Chapter 43
High Stakes

All morning, town criers heralded the news that Angela and her parents were to be burned at the stake for witchcraft. As the people readied themselves, Knobbe was hard at work at the task Hans had given him.

“You know the memorial pillar in Market Square?” Hans had whispered before escaping through the lagoon. “The entrance to the foundation is in the catacombs. I need you to climb up the inside and chisel the bottom out of one of the memorial coffins. Then, follow the catacombs to the door leading up to the cathedral. I’ll meet you there, midday tomorrow.”

Knobbe would’ve acted at once, but Arnulf had arrived and he and Nurse had had to hide all night on a shelf of bones while the archduke’s new dungeon master had a training session on the old. When Arnulf left at dawn, they’d crawled from hiding as the new dungeon master was hauling his predecessor’s carcass to the lime pit. Nurse had whacked him silly with a thighbone. “Is he dead?” she’d asked. “No such luck,” Knobbe’d sighed. “Take his uniform. We’ll stuff him in a bone barrel, gagged with a dead rat.”

The delay meant that Nurse now had her own executioner’s disguise. But it also meant that Knobbe had only begun to hack the bottom from the pillar coffin with a chisel he’d taken from the dungeon.

“Quickly,” Nurse said, her bosom testing her new chain mail tunic.

Chunks of marble fell from the darkness and landed by her feet.

“By all the saints, woman, I’m hacking as fast as I can.”

A voice echoed along the passageway. “Dungeon master?” It was Arnulf.

Meanwhile, Hans and his father, Fredrick, were entering the city dressed in cloaks, tunics, and broad-brimmed hats from the hermitage trunks. Soon they were swept up in a surging crowd, the streets swelling like rivers, as citizens poured from their homes to the witch burning. The crowd flooded into Market Square.

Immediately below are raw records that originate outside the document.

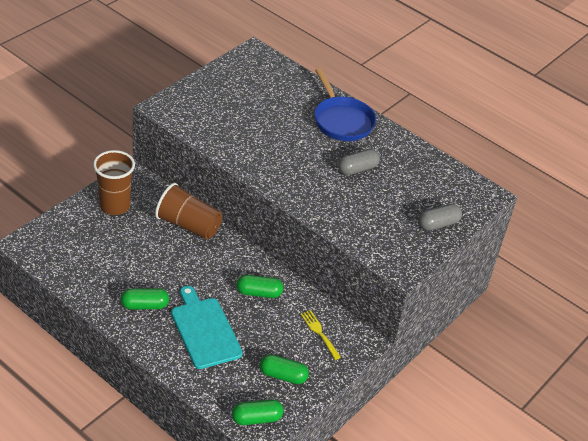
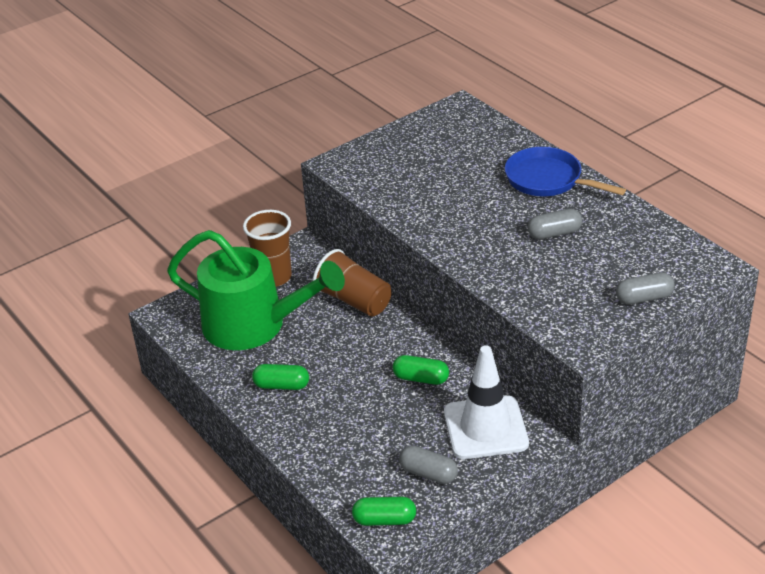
camera: 20 degrees right, 5 degrees down
(107, 251) = (253, 325): none -> green watering can
(204, 330) = (345, 416): turquoise cutting board -> none
(283, 375) = (428, 473): green capsule -> grey capsule
(319, 333) = (485, 428): yellow fork -> white traffic cone
(341, 120) = (548, 180): blue pan -> blue pan turned 135 degrees clockwise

The first thing Hans saw were three mountainous piles of wood, guarded by a four-ring cordon of soldiers. Each of the stacks towered twenty feet in the air and was topped by a ten-foot stake. How could they get to Angela and her parents? Even harder, how could they escape with them through the soldiers and crowd?

Hans waited until his father was in position near the reviewing stand in front of the palace. Then he slipped into the cathedral and darted through the shadows of the nave to the pipe organ. Behind was the barred door that opened onto the stairwell to the catacombs. An old friend disguised in executioner’s gear was waiting for him.

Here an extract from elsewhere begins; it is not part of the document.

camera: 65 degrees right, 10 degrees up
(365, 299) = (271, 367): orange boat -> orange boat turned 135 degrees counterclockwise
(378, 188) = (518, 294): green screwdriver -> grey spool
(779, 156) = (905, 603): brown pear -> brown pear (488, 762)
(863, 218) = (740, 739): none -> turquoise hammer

“Here as planned.” Hans smiled at his other papa.

“Not exactly as planned,” said Nurse, raising her hood. “Your Knobbe was called away by the archduke.”

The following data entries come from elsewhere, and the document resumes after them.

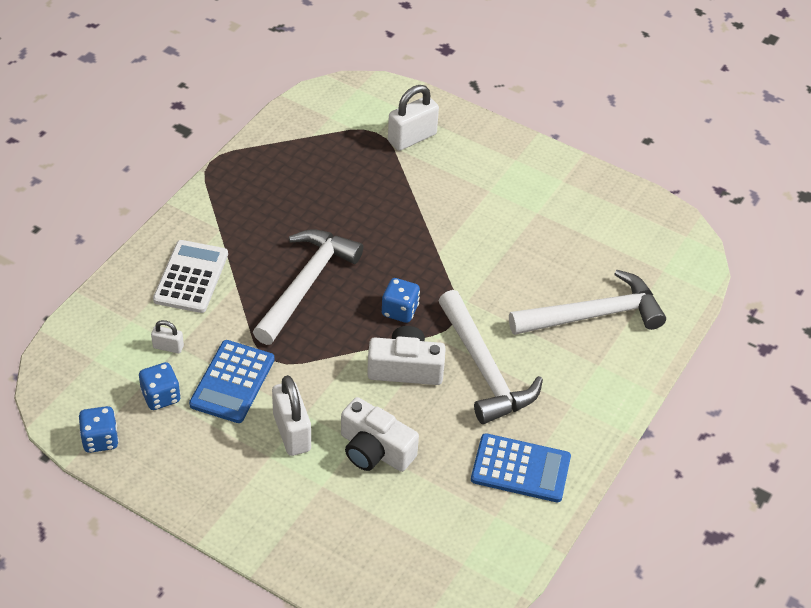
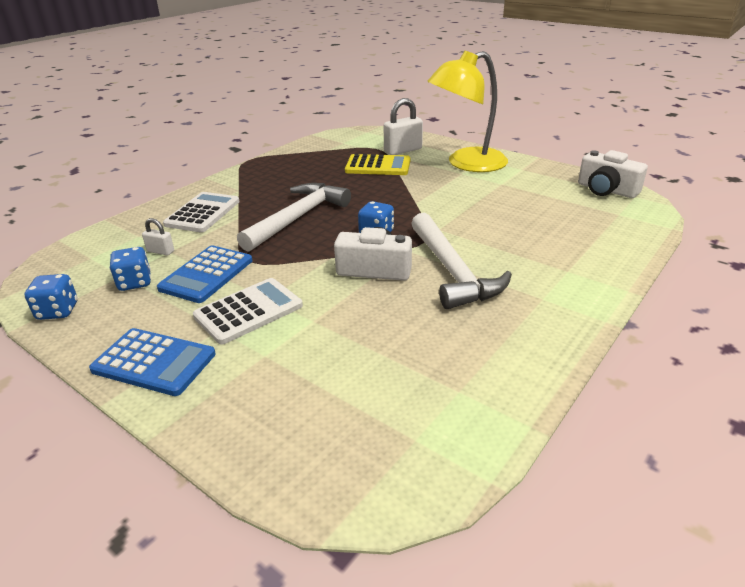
camera: 10 degrees right, 15 degrees down
(292, 432) = (248, 311): white padlock -> white calculator
(375, 450) = (330, 327): white camera -> white camera (606, 190)
(384, 175) = (378, 166): none -> yellow calculator
(495, 169) = (466, 164): none -> yellow lamp
(520, 469) = (489, 348): blue calculator -> blue calculator (154, 362)
(592, 315) = (557, 239): white hammer -> none

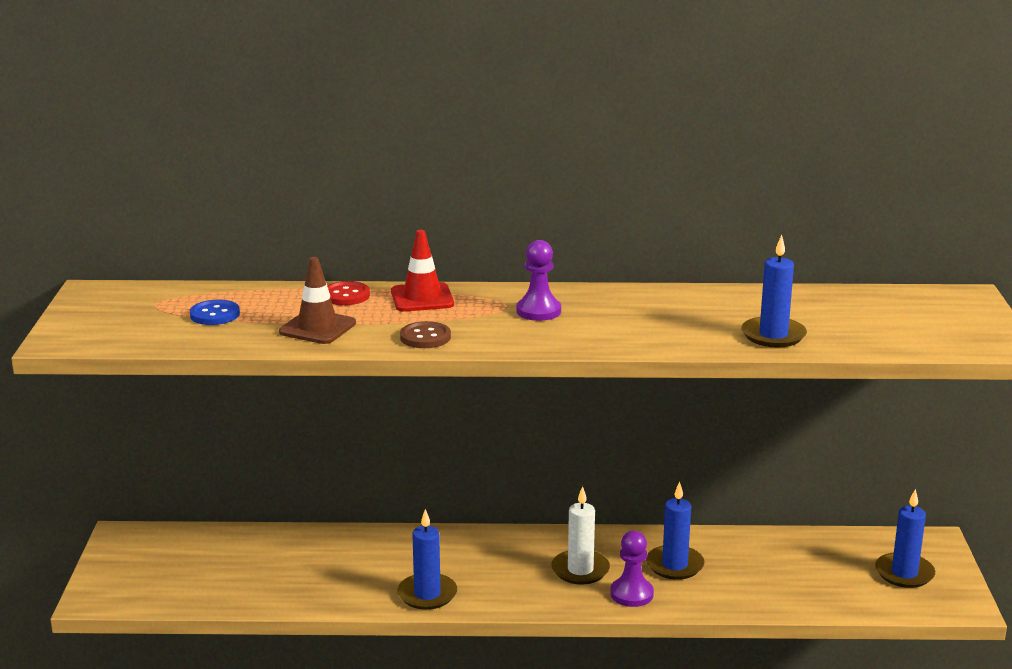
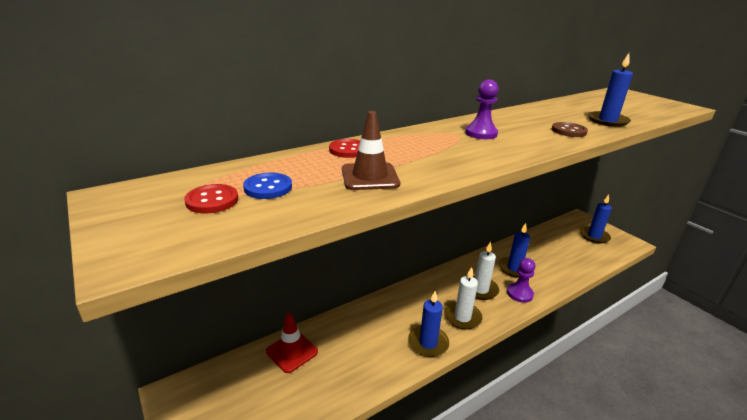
camera: 35 degrees left, 5 degrees up
(158, 314) = (212, 200): none -> red button
(422, 298) = (401, 141): red traffic cone -> red traffic cone (292, 351)
(425, 337) = (454, 164): brown button -> brown button (568, 131)
(508, 588) = (462, 317): none -> white candle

Back in the forest, the Pandolini children limbered up for a grand performance, while the hermits retrieved the swords and bucklers they’d stowed in the hollowed tree trunks near the city’s edge. Those who’d joined the hermitage from nearby counties had spent the night galloping on the Wolf King’s horses to their former estates. Trusted neighbors, families, servants, and friends had returned with them to make a stand for their rightful ruler, Archduke Fredrick. It was a noble sight: a hundred stout hearts and a circus family prepared to throw themselves against the might of Arnulf’s army.

Tomas addressed the crowd. “For our fight to succeed, we must fulfill the three prophecies. Hans—the prince Johannes—has given us a plan. Its cunning shall inspire legends and plays.”

Tomas was interrupted by a rumbling beyond the trees. A carriage flanked by cavalry thundered down the hill from the asylum. The Necromancer was crouched beside the coachman, whipping the horses with abandon.

“They’re taking Angela and her parents to execution,” Tomas cried. “Do as Hans ordered! Chop down the leafiest bushes and saplings you can find!”